Julia V. Johnson, MD, from the University of Massachusetts Medical School, Worcester, who was chairperson of the day's committee meeting, said she felt those risks were small and did not appear to be different than the risks seen with more standard doses of paroxetine. "Still, we have very little information about this lower dose. We did see some effect on suicidal ideation, and I was somewhat concerned that there may be a greater effect than seen."

A bigger stumbling block for the panel was the relatively small benefit seen with paroxetine mesylate compared with placebo.

"I voted against recommending approval when I looked at the magnitude of the treatment effect relative to the magnitude of the placebo effect where there is no risk involved," said Daniel L. Gillen, PhD, from the University of California, Irvine.

However, some panel members believed they saw some evidence of benefit with the drug.

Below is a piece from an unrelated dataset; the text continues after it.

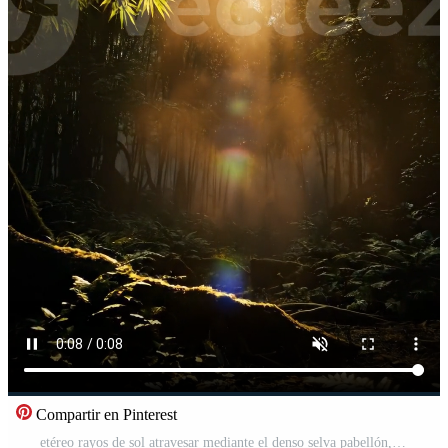
Compartir en Pinterest
etéreo rayos de sol atravesar mediante el denso selva pabellón, esclarecedor un místico bosque camino con un dorado brillo, exhibiendo de la naturaleza asombroso belleza y antiguo serenidad Vídeo Gratis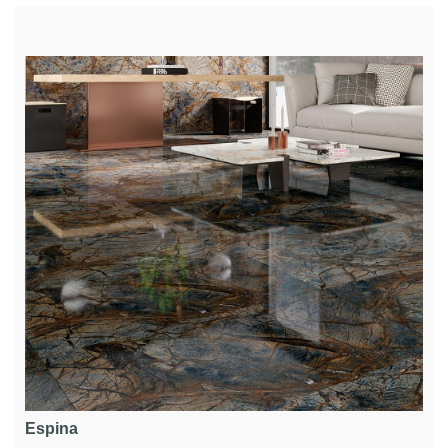
Espina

"I'm not worried about the safety profile, because it's already an FDA-approved drug. If we are worried, the way to address that is to help women access a lower-dose version," said Eleanor Bimla Schwarz, MD, from the University of Pittsburgh School of Medicine in Pennsylvania.

Richard Bockman, MD, PhD, from the Hospital for Special Surgery in New York City, stated it was time to approve this drug because it was already being commonly used off-label to treat hot flashes.

"I think there is a very small beneficial effect from this drug," he said, explaining his yes vote. "It is widely used and there is wide experience with this drug. This very small dose is probably safe. I think it's time to legitimize its use."

Clifford J. Rosen, MD, from Maine Medical Center Research Institute in Scarborough, voted against recommending approval but said he empathized with the yes voters.

"In some ways, having an indication might allow us to have better surveillance over who is getting this drug and how it is being utilized. Right now, we have very strong difficulty figuring this out," he said.

The FDA is expected to make a decision on gabapentin by May 31 and on Noven's paroxetine mesylate by June 28. The agency does not have to follow the advice of its advisory committees, but it usually does.